Warsaw is a complex city to write about for many reasons... around 80% of the city was destroyed during WWII and the Old Town of the city was left in ruins to be rebuilt by the people, the Jewish population were moved into a Ghetto before being massacred, and the Communists only left the city twenty-seven years ago. So, you can understand that emotions can run high with a minority when they witness change and unfortunately refugees and the “threat” of Islam seem to be a real issue with the Nationalists here in Poland.
N.B EducatingKavita does NOT see refugees or Islam as a threat and will not tolerate any comments in support of this mentality. Any comments in support will be reported and removed from this site.
The people of Poland are incredibly proud of their country and have fought for so long to retain their culture and traditions despite various countries occupying their land, and it’s interesting to note that a large population of Warsaw do not attend the Independence Day marches that take place in November due to the riots and violence from previous years and choose to celebrate in different ways at home.
People from all over Poland travel to Warsaw to attend this demonstration with a variety of intentions. But the most vital point to take away from this is that the march is not a reflection of the people of Poland collectively.
I happened to be in Warsaw for the Polish Independence Day which is annually celebrated on the 11th of November and during my stay I was warned by many not to be around the city centre during the various marches that take place due to riots, violence and the colour of my skin. But a large part of my journey around the globe is to educate and to be educated and so I couldn’t pass up this opportunity.
The day of the Independence Day march was an emotional one. There were people young and old, flares, smoke, flags, chants of “God and honour”, nationalists, concealed faces, fire crackers, snowfall and racial tension. But other than glares from the nationalists I felt sufficiently safe standing against a wall, watching from a semi-safe distance as the people marched past. In all honesty I only left after a man whose face was completely concealed walked up to me and pointed at me and the South American guy standing next to me. From his eyes and demeanour, he looked intoxicated but it was enough for me to make my exit.
In my experience, the people of Warsaw are incredibly friendly, hospitable and helpful. I have met so many locals in Warsaw who have randomly joined my table as I drank my coffee or ate my meal alone. People who sat and discussed life, work and my crazy travel plans, people who gave me advice about places to go, to eat and to see and people who gave me a real cultural experience whilst being in Warsaw. The Independence Day March is not a reflection of Poland and its people and it is important that I communicate this without leaving any doubt in your mind.
Warsaw is beautiful and you will have an amazing time here regardless of your creed, colour or sexual orientation.
Things to do and see:
- Check out the Old Town- The buildings are picturesque
- Walk down Nowy Swiat (a street that leads to the Old Town littered with historical buildings, restaurants, shops and cafes)
- Free Alternative Walking tour to the Praga area where you can see lots of street art and one of the streets where the film “The Pianist” was filmed.

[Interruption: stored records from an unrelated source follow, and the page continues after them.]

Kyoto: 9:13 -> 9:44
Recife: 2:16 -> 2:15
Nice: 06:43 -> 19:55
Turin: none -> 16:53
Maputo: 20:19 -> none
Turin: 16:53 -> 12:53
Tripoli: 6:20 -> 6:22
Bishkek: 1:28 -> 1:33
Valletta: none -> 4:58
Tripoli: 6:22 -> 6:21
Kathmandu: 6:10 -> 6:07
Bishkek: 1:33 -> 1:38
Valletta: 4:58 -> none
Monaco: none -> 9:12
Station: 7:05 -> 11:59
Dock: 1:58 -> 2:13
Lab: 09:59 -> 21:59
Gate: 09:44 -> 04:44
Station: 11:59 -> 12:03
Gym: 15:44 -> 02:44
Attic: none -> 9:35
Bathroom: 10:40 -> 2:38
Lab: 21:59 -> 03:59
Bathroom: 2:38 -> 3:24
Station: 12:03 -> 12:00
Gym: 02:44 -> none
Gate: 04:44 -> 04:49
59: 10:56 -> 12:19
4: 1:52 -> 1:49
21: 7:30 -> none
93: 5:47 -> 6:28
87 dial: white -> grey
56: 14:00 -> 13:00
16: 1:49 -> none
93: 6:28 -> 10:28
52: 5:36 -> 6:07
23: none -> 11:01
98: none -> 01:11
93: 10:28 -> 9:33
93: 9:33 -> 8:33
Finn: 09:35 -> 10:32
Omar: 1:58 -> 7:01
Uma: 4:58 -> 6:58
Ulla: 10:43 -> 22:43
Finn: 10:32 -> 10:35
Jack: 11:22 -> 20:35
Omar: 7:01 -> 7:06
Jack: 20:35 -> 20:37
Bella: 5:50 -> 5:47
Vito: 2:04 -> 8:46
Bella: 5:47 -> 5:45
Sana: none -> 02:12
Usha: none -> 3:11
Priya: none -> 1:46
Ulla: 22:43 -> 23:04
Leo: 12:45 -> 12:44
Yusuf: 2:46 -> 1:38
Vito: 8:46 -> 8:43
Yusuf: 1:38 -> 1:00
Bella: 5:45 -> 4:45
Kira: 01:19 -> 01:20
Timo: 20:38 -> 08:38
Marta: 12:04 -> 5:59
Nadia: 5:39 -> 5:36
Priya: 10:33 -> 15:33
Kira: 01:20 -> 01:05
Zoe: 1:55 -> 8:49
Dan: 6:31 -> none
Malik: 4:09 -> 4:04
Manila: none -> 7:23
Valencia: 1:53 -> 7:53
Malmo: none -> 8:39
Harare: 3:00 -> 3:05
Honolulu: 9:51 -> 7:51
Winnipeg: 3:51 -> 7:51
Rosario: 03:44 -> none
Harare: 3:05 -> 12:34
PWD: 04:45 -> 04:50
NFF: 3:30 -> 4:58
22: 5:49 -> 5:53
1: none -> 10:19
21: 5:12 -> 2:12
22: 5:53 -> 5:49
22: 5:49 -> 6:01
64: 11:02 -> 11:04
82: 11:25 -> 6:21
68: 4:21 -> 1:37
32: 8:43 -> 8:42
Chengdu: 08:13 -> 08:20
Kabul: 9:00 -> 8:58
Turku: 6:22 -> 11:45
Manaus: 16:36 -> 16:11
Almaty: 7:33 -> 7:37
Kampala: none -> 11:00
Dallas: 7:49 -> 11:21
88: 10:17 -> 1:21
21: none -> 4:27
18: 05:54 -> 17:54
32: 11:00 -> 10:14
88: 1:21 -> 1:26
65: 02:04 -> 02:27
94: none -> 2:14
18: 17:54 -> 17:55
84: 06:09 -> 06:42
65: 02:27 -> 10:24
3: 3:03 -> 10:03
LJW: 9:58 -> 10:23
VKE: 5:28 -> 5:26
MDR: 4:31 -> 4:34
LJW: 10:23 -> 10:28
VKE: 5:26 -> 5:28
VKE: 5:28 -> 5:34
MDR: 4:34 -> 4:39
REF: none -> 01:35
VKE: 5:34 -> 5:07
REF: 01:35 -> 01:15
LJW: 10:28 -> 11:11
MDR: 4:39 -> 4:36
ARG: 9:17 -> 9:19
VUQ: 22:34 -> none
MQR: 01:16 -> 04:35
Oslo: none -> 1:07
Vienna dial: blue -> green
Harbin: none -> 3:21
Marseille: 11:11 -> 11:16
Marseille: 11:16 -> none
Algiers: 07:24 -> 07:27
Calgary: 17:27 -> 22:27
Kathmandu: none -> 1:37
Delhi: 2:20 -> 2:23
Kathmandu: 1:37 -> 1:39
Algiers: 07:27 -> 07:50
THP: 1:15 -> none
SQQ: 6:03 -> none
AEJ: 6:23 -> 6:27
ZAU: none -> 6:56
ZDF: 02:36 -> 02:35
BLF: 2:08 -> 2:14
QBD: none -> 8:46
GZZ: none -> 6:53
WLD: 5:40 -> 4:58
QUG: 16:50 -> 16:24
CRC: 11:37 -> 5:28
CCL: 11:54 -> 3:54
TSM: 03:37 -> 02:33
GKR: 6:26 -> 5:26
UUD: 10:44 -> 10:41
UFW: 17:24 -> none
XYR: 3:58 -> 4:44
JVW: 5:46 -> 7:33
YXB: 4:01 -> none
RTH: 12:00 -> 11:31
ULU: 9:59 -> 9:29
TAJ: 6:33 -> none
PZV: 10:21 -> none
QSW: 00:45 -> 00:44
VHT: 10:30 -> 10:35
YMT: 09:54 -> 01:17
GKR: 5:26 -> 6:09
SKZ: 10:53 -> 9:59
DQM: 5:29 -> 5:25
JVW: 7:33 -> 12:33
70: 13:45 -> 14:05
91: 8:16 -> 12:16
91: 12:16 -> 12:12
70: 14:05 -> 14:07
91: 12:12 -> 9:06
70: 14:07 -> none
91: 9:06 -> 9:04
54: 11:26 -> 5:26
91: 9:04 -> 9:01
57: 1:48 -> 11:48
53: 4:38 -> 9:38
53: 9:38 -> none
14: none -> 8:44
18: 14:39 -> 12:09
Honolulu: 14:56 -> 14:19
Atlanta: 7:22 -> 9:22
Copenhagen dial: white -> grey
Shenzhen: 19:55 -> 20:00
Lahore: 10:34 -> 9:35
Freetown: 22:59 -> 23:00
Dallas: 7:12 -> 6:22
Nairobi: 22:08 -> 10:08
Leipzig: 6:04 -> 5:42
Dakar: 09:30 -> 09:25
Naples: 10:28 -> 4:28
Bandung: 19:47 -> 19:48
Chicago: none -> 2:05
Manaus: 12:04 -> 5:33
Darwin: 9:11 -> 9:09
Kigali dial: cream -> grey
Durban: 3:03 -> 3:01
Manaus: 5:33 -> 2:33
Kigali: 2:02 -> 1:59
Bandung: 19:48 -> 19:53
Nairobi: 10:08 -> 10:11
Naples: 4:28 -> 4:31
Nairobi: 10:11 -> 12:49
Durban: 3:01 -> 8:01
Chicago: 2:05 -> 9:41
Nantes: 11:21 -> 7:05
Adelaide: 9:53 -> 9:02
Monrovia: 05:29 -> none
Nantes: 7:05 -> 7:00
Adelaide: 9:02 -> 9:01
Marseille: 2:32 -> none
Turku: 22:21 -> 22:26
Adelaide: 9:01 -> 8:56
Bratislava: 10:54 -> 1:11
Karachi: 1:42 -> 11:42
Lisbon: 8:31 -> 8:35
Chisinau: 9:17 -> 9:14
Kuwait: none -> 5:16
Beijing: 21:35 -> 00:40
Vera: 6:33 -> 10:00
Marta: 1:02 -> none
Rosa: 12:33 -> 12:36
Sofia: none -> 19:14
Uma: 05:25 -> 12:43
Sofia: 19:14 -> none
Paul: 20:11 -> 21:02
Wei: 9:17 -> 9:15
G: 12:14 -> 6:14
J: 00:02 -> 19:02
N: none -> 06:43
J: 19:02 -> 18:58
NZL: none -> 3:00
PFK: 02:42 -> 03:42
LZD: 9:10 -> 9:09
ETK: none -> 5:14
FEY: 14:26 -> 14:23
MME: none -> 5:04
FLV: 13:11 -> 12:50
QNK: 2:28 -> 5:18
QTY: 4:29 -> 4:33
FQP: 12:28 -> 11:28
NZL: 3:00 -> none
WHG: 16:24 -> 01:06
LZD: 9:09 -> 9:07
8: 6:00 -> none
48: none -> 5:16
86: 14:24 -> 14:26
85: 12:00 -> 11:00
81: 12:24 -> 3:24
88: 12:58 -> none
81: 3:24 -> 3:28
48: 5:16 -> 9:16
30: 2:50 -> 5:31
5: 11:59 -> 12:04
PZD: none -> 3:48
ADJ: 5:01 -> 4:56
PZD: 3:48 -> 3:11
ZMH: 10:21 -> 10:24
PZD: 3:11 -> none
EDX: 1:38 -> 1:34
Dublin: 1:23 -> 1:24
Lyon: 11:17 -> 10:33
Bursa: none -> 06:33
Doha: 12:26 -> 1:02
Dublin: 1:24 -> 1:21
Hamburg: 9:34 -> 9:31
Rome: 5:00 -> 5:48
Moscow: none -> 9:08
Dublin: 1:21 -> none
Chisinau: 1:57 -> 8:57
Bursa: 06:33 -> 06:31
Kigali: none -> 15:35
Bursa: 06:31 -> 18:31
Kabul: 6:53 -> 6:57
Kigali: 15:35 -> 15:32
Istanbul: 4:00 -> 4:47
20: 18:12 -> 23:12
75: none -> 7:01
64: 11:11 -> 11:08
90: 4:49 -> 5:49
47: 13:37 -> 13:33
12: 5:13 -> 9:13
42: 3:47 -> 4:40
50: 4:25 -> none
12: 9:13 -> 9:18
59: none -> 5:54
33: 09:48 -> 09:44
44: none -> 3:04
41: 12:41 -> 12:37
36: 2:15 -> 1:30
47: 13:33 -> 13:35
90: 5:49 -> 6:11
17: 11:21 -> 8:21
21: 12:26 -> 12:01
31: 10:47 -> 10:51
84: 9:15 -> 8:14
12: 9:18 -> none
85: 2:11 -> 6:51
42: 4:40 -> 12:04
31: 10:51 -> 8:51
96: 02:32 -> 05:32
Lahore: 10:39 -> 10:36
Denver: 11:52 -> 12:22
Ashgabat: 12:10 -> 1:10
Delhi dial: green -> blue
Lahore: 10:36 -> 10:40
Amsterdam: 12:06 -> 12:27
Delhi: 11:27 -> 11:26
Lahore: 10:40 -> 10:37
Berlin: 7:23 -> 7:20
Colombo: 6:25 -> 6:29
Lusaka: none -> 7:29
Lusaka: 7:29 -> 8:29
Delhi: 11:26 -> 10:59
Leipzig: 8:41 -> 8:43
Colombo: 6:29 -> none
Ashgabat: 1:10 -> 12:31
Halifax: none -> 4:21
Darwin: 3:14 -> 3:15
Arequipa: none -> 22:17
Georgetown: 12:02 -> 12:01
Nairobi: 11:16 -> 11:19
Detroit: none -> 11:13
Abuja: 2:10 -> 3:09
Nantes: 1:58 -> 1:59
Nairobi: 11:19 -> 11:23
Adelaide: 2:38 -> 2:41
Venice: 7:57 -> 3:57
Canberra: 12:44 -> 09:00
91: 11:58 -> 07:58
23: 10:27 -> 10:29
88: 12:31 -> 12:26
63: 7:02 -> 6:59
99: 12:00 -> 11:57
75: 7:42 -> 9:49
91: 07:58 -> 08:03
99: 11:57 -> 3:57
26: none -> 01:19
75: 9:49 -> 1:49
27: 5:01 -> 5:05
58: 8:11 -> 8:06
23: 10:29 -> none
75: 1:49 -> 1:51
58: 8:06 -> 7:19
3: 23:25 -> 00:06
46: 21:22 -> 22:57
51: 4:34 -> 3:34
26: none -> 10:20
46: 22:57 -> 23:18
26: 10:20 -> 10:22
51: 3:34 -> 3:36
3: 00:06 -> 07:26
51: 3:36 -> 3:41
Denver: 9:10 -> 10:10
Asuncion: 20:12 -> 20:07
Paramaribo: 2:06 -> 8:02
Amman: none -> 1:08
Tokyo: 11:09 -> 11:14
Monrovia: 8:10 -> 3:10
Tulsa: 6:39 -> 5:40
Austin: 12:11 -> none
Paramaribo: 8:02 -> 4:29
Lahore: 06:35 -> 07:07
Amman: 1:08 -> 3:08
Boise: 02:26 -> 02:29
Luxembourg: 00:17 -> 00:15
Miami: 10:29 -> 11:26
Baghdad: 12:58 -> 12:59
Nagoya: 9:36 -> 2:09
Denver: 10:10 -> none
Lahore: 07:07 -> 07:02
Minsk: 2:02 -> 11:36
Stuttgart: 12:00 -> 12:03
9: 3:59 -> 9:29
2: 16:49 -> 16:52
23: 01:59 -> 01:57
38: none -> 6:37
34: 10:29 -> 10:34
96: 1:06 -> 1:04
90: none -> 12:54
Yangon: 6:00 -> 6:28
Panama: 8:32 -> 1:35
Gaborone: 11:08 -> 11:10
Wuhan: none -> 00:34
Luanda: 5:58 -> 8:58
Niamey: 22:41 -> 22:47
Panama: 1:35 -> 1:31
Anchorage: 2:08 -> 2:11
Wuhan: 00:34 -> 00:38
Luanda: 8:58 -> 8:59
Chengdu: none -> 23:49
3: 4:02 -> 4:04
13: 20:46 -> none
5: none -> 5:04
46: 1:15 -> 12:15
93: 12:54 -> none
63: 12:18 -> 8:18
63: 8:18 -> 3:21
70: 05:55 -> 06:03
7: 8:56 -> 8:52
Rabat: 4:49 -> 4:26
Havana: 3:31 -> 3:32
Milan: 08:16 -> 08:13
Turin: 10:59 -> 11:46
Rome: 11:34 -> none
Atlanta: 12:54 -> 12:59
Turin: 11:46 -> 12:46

- Lazienki Park where you can also find the Palac Na Wyspie (Palace)
- Also look out for the benches around the city which play music by Chopin when you push the button.
Places to Eat and Drink:
• Hala Koszyki- a cool indoor place to eat and drink (Koszykowa 63)
• Plan B- an awesome bar (on the roundabout at Marszalkowska)
• Various restaurants on Francuska street in Praga
• Zapiecek for some traditional Polish food (there are many locations of this restaurant)
• Mleczarnia Jerozolmska a modern Milkbar on (Al. Jerozolimskie)
• Familijny a more traditional Milkbar (Nowy Swiat) – This place is super interesting, you order your food from a menu on the wall and get served through a small window. The food is cheap but delicious.
I spent a week in Warsaw and could have easily spent another. I met so many amazing people around the city and hostel which makes leaving all the more difficult.
The food in Poland is delicious so you must definitely try as many things as possible. The Pierogi’s (Polish dumplings), Bigos (stewed cabbage with meat), amazing doughnuts and various other dishes.
Warsaw really is a great place to visit and I cannot recommend it enough!